*** Opening of Text ***

Scikit-learn sprint in Paris – Scikit-Learn Consortium

Three weeks ago, we organized a scikit-learn sprint in the AXA’s offices in Paris. No less than 37 persons attended the sprint during the week. Such effort is equivalent to a 6 man-month! While the sprint was organized by the scikit-learn fondation @ inria, it united a much wider group of contributors and it was funded by other organizations (see below).

Improvements to scikit-learn

This sprint saw the inclusion of many Pull Requests. We give the big lines of what has been achieved:

Major new statistical model: Neighborhood Components Analysis

Neighborhood Components Analysis (NCA) is a supervised metric learning algorithm. As illustrated below, NCA learns a metric which brings closer samples of the same class, minimizing the error classification rate. Thus, NCA is used in both classification and dimensionality reduction: in classification, the decision is taken using the metric learnt instead of the usual Euclidean distance as in k nearest-neighbours (Example), and in supervised dimensionality reduction by using the embedding induced by the truncated covariance matrix minimizing the classification error (Example) (William de Vazelhe). An interesting aspect is that the dimensionality reduction is guided by the labels, unlike most dimensionality reduction algorithms which are unsupervised.

New features

Improvement of one-hot encoder: OneHotEncoder can take a new parameter drop to remove the redundant column created during encoding (PR) (Drew Johnston).

*** Close of Text ***

**Problem:** Rewrite the sprint report starting at the words "New features" and stopping after "(PR) (Drew Johnston).", putting "unneeded" in place of "redundant". The rows aren't needed for any of this.

*** Opening of Records ***

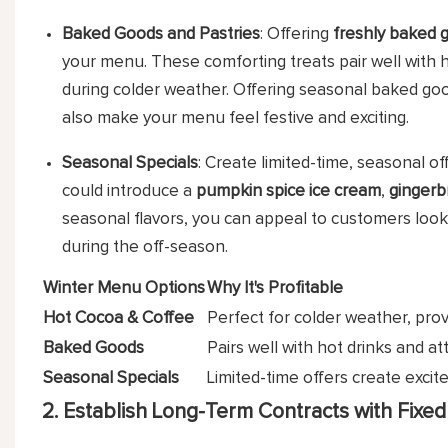
Baked Goods and Pastries
: Offering
freshly baked 
your menu. These comforting treats pair well with h
during colder weather. Offering seasonal baked goo
also make your menu feel festive and exciting.
Seasonal Specials
: Create limited-time, seasonal o
could introduce a
pumpkin spice ice cream
,
gingerb
seasonal flavors, you can appeal to customers looki
during the off-season.
Winter Menu Options
Why It's Profitable
Hot Cocoa & Coffee
Perfect for colder weather, prov
Baked Goods
Pairs well with hot drinks and a
Seasonal Specials
Limited-time offers create exci
2. Establish Long-Term Contracts with Fixed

*** Close of Records ***

**Final answer:**
New features

Improvement of one-hot encoder: OneHotEncoder can take a new parameter drop to remove the unneeded column created during encoding (PR) (Drew Johnston).